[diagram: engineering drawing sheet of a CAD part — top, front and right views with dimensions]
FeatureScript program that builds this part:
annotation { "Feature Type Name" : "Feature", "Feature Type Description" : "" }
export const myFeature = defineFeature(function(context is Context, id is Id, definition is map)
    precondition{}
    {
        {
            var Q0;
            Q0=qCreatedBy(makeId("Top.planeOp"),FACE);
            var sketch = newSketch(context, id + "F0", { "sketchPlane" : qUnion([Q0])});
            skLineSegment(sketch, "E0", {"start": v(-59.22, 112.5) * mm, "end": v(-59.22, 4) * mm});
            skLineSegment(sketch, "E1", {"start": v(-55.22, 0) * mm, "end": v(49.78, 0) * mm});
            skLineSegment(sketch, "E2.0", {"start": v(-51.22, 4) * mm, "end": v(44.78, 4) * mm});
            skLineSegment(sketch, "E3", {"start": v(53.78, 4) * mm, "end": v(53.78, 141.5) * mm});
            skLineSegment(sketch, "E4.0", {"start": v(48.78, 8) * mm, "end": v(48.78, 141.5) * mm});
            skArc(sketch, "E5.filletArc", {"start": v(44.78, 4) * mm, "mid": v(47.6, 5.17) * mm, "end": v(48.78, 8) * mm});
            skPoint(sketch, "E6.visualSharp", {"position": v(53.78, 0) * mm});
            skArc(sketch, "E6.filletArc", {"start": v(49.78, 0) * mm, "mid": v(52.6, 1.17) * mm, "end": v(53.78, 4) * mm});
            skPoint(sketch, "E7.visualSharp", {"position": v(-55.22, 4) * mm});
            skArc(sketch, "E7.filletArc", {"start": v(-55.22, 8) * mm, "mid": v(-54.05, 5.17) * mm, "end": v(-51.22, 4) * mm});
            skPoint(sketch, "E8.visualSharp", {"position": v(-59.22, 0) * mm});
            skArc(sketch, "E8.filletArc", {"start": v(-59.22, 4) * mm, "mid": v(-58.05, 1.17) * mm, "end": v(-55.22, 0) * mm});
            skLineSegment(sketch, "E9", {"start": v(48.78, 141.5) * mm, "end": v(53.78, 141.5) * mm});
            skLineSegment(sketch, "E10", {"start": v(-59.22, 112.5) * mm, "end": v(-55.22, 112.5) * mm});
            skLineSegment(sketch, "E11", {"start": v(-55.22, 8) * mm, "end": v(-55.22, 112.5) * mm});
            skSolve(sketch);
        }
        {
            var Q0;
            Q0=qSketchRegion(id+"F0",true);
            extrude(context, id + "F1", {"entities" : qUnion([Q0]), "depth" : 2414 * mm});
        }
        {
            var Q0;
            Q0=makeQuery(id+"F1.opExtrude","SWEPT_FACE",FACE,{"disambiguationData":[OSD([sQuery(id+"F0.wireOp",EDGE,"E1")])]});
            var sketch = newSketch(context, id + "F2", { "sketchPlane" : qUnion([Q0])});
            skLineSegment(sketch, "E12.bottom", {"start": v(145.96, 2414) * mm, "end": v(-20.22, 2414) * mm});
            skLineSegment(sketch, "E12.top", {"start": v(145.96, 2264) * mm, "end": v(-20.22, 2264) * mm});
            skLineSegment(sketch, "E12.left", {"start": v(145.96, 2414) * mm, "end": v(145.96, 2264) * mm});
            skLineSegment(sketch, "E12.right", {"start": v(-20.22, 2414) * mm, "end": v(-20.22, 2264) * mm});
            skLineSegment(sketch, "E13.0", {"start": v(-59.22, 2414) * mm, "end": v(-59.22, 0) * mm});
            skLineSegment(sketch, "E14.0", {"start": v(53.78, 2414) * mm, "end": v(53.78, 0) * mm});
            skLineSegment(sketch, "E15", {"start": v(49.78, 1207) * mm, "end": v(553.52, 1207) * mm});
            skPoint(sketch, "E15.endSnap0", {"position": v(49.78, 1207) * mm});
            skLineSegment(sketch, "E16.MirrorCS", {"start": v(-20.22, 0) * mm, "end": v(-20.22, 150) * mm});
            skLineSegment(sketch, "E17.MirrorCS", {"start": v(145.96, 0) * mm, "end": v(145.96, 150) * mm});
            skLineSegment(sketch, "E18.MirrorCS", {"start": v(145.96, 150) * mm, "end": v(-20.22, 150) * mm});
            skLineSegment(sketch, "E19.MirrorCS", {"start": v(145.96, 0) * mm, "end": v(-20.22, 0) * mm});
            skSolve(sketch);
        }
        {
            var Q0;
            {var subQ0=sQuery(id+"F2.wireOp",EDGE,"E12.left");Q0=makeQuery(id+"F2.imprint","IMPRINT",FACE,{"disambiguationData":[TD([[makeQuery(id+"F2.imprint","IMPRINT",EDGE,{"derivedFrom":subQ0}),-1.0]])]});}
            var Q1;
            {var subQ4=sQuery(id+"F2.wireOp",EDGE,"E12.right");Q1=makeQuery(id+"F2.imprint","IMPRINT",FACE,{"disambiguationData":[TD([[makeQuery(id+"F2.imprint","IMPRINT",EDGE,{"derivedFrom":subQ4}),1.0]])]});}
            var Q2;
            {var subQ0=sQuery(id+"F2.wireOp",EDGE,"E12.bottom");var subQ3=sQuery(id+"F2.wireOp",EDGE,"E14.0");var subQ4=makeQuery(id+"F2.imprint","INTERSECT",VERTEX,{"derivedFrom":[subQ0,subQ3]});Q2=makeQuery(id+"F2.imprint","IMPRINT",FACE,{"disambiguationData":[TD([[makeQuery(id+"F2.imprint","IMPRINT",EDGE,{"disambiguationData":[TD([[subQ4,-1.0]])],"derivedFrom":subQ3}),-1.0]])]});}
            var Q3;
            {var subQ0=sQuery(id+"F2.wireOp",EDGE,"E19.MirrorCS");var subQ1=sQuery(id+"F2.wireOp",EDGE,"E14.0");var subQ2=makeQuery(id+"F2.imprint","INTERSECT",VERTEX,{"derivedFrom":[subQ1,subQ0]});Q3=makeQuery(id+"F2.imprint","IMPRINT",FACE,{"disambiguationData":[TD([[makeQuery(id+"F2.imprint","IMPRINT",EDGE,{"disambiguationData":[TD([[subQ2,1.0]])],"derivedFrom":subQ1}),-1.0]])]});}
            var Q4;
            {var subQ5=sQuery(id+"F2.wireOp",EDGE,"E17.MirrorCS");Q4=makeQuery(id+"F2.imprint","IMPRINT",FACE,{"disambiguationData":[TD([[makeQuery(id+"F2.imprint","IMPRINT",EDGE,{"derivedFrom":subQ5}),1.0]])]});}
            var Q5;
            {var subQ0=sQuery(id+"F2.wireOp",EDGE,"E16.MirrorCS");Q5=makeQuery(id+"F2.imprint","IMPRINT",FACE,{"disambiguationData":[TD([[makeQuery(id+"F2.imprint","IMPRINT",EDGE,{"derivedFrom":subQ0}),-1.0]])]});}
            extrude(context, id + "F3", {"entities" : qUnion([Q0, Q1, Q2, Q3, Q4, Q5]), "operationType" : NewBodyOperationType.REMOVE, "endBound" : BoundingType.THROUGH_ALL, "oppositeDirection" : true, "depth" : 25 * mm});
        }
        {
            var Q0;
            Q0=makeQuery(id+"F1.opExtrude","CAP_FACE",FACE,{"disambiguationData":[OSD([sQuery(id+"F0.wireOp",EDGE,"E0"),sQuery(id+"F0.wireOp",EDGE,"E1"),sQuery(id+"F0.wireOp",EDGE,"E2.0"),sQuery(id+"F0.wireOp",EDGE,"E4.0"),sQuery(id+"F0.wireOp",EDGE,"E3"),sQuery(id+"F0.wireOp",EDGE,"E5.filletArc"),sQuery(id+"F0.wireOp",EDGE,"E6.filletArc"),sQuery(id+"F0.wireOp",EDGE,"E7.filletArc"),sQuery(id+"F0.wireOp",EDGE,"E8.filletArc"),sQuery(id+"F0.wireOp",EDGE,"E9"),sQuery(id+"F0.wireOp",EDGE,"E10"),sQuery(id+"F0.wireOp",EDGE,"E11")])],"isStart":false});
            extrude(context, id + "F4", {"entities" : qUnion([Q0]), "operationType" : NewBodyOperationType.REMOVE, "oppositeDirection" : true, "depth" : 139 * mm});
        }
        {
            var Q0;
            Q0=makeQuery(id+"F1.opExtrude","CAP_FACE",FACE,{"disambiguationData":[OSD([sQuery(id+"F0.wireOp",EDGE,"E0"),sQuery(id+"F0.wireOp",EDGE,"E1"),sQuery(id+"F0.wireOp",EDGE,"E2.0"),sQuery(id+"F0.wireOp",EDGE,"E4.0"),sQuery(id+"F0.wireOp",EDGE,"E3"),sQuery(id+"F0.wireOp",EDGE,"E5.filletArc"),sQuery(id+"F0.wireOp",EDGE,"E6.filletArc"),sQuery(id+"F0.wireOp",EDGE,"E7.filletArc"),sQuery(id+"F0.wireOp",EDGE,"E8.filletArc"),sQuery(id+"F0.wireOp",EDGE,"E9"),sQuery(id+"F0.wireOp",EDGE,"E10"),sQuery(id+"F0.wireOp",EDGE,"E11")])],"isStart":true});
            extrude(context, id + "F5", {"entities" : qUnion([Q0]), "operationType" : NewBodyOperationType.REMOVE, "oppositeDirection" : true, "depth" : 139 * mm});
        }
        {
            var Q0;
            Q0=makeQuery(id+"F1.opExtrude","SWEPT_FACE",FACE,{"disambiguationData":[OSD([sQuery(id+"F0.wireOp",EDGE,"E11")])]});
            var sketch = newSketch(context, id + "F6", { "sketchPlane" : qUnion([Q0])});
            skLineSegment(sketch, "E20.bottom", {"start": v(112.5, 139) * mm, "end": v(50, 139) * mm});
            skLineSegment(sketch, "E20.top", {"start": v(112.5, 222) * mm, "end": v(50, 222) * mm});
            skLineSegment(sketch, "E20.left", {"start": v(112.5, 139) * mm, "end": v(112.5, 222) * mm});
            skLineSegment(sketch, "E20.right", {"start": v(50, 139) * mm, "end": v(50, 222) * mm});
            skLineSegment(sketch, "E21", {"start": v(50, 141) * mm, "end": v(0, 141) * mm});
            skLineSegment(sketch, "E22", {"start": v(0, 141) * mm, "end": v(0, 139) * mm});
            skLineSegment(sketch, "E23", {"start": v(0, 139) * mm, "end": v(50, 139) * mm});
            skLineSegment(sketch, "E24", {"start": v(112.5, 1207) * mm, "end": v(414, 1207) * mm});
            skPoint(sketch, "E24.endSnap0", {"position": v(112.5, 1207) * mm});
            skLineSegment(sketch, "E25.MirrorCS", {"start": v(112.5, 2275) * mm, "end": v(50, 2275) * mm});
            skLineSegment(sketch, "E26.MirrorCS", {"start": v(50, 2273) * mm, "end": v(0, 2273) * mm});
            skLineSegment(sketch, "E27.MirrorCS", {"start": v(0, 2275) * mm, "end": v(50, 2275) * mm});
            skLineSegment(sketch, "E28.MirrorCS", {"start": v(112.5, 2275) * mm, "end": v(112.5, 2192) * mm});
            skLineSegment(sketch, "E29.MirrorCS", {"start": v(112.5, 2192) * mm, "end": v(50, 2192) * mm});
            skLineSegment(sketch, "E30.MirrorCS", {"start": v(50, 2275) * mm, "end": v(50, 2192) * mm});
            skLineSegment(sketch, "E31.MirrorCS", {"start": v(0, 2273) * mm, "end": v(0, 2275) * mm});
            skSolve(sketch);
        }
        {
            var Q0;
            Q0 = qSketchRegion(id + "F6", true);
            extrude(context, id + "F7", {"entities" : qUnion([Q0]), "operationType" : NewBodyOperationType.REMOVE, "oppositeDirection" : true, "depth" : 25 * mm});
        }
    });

# # # # #

• _EXERCISE_
Write out, character for character, the items from their first line through the line containing "v(47.6, 5.17) *", including both of those lines.

• _PROBLEM SOLUTION_
[diagram: engineering drawing sheet of a CAD part — top, front and right views with dimensions]
FeatureScript program that builds this part:
annotation { "Feature Type Name" : "Feature", "Feature Type Description" : "" }
export const myFeature = defineFeature(function(context is Context, id is Id, definition is map)
    precondition{}
    {
        {
            var Q0;
            Q0=qCreatedBy(makeId("Top.planeOp"),FACE);
            var sketch = newSketch(context, id + "F0", { "sketchPlane" : qUnion([Q0])});
            skLineSegment(sketch, "E0", {"start": v(-59.22, 112.5) * mm, "end": v(-59.22, 4) * mm});
            skLineSegment(sketch, "E1", {"start": v(-55.22, 0) * mm, "end": v(49.78, 0) * mm});
            skLineSegment(sketch, "E2.0", {"start": v(-51.22, 4) * mm, "end": v(44.78, 4) * mm});
            skLineSegment(sketch, "E3", {"start": v(53.78, 4) * mm, "end": v(53.78, 141.5) * mm});
            skLineSegment(sketch, "E4.0", {"start": v(48.78, 8) * mm, "end": v(48.78, 141.5) * mm});
            skArc(sketch, "E5.filletArc", {"start": v(44.78, 4) * mm, "mid": v(47.6, 5.17) * mm, "end": v(48.78, 8) * mm});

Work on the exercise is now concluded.